New features in Angular 5

Despite the “5” designation, the AngularJS upgrade was just the fourth release for the framework, which was initially called AngularJS and debuted in 2012. Angular 5’s release took longer than expected, missing previous release targets of September 18 and October 23, 2017.

Key Angular 5 features include:

  • An emphasis on making it easier to build progressive web apps, so apps can be cached in the browser. The progressive web apps concept, the product of a joint effort between Google and Mozilla, is about enabling development of browser-based apps that offer a superior, native-like experience. Google is still building support for capability in the command-line interface (CLI).
  • A build optimizer that makes the application smaller by eliminating unnecessary code. (The build optimizer is a command-line tool.)
  • Making Material Design components compatible with server-side rendering. Google needs to fix a few bugs before releasing this functionality.
  • Angular Universal State Transfer API and DOM support, for sharing code between server- and client-side versions of an application.
  • The compiler has been improved to support incremental compilation. The compiler operates as a TypeScript transform, for faster rebuilds.
  • Pipes for internationalized number, date, and currency. This increases standardization across browsers and eliminates the need for i18n polyfills.
  • To remove more polyfills, the ReflectiveInjector has been replaced with the StaticInjector. As a result, application size is reduced for most developers.
  • Multiple names are supported for components and directives, which is useful in helping users migrate without breaking changes.
  • Angular 5 has an updated Httpclient.
  • CLI 1.5, which generates Angular 5 projects by default.
  • For Angular forms, developers can run validation and value updates on blur and submit rather than on every input event.
  • The RxJS reactive programming library has been updated to version 5.5.2 or later, featuring operators that eliminate the side effects of code-splitting and tree-shaking problems. Also, RxJS now distributes a version using ECMAScript modules, pulled in by default by the Angular CLI.
  • Router hooks have been added for tracking router cycles from the beginning of running guards until completion of activation.

Angular 5 does have an issue with production build source maps, with some maps resulting in undefined sources for errors. Also, many previously deprecated APIs, such as Opaque Token, have been removed.
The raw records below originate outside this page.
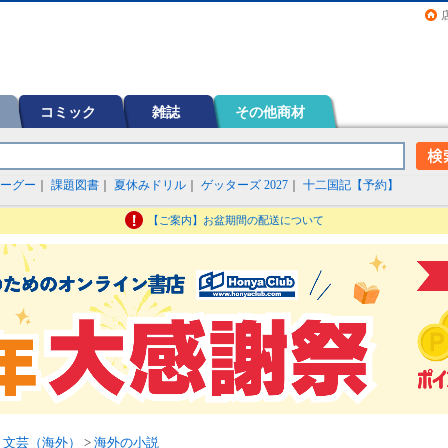
画（コミック）など在庫も充実
コミック
雑誌
その他商材
ーグー
｜
課題図書
｜
夏休みドリル
｜
ゲッターズ 2027
｜
十二国記【予約】
【ご案内】お盆期間の配送について
>
文芸（海外）
>
海外の小説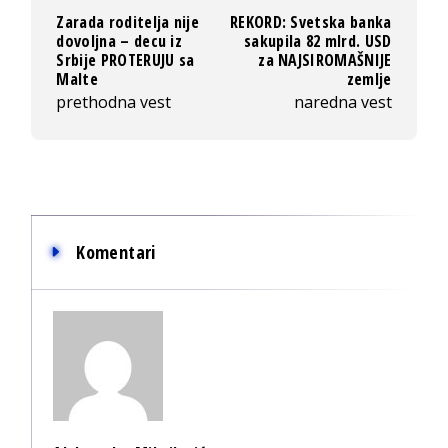
Zarada roditelja nije
REKORD: Svetska banka
dovoljna – decu iz
sakupila 82 mlrd. USD
Srbije PROTERUJU sa
za NAJSIROMAŠNIJE
Malte
zemlje
prethodna vest
naredna vest
Komentari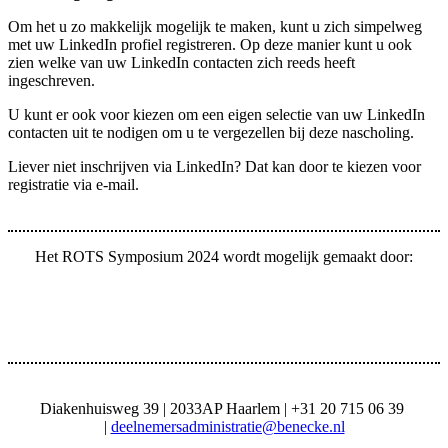
Om het u zo makkelijk mogelijk te maken, kunt u zich simpelweg
met uw LinkedIn profiel registreren. Op deze manier kunt u ook
zien welke van uw LinkedIn contacten zich reeds heeft
ingeschreven.
U kunt er ook voor kiezen om een eigen selectie van uw LinkedIn
contacten uit te nodigen om u te vergezellen bij deze nascholing.
Liever niet inschrijven via LinkedIn? Dat kan door te kiezen voor
registratie via e-mail.
Het ROTS Symposium 2024 wordt mogelijk gemaakt door:
Diakenhuisweg 39 | 2033AP Haarlem | +31 20 715 06 39
|
deelnemersadministratie@benecke.nl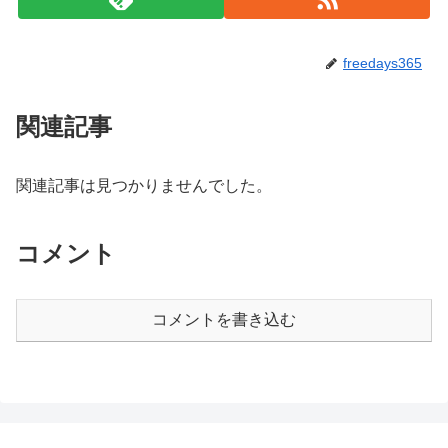
freedays365
関連記事
関連記事は見つかりませんでした。
コメント
コメントを書き込む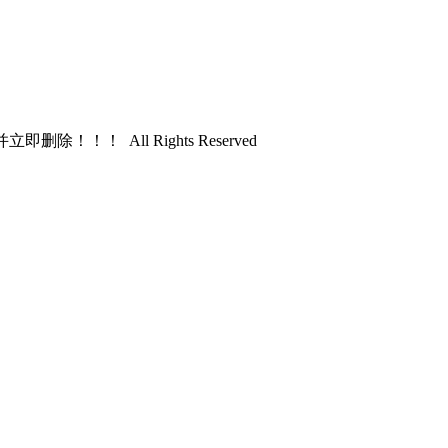
！ All Rights Reserved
The history of Angular’s versions

Released in November 2017, Angular 5 followed closely the releases of versions 2 and 4, which arrived in September 2016 and March 2017, respectively, skipping over a version 3 designation. (Because the router for Angular already had reached version 4 by the time Angular 3 was due, Google just went right to calling the upgrade itself Angular 4.)
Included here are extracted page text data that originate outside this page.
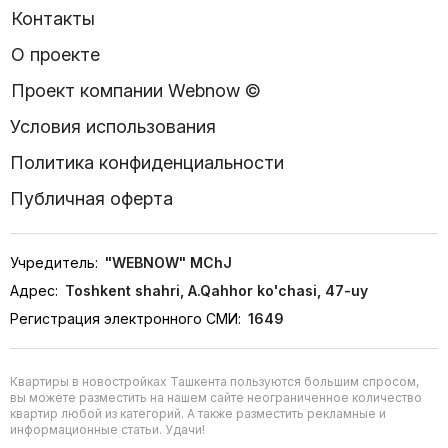
Контакты
О проекте
Проект компании Webnow ©
Условия использования
Политика конфиденциальности
Публичная оферта
Учредитель:
"WEBNOW" MChJ
Адрес:
Toshkent shahri, A.Qahhor ko'chasi, 47-uy
Регистрация электронного СМИ:
1649
Квартиры в новостройках Ташкента пользуются большим спросом,
вы можете разместить на нашем сайте неограниченное количество
квартир любой из категорий. А также разместить рекламные и
информационные статьи. Удачи!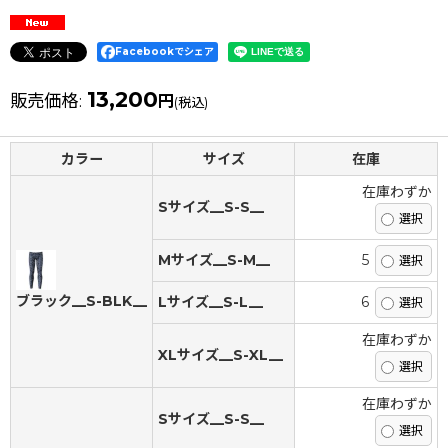
Facebookでシェア
13,200
販売価格
:
円
(税込)
カラー
サイズ
在庫
在庫わずか
Sサイズ__S-S__
Mサイズ__S-M__
5
ブラック__S-BLK__
Lサイズ__S-L__
6
在庫わずか
XLサイズ__S-XL__
在庫わずか
Sサイズ__S-S__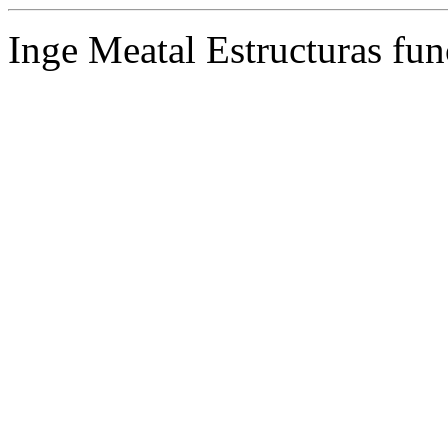
Inge Meatal Estructuras fun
Although the original AngularJS JavaScript development framework already was a hit with developers, Google undertook a rewrite for the second generation, focused on better performance. “We couldn’t get more performance out of the old architecture,” Green said. Angular 2 was rewritten in TypeScript, Microsoft’s typed superset of JavaScript. “TypeScript let us do static analysis of source code. This is something we can’t do in JavaScript, so it becomes much more predictable,” Green said. TypeScript also lets Angular show developers errors in HTML templates.

Another feature added in Angular 2 was a compiler that sits in between written code and output shipped to a production application. This compiler optimizes the generation of template-rendering; code then can run at maximum speed in JavaScript virtual machines.

Angular 2 also offered a much cleaner component model. Interoperation with technologies such as web components was also a focus in Angular 2.

Angular 4, meanwhile, offered view-engine improvements and code-generation reductions. The Angular 4.3 upgrade, was released in July and featured HttpClient, which provided a smaller, easier-to-use library for making HTTP requests.

Angular 4.3 also has an attribute, @.disabled, for conditionally disabling animations as well as new router life cycle events. Since the 4.0 version, Angular also enhanced animations so parent and child elements can be coordinated across page transitions.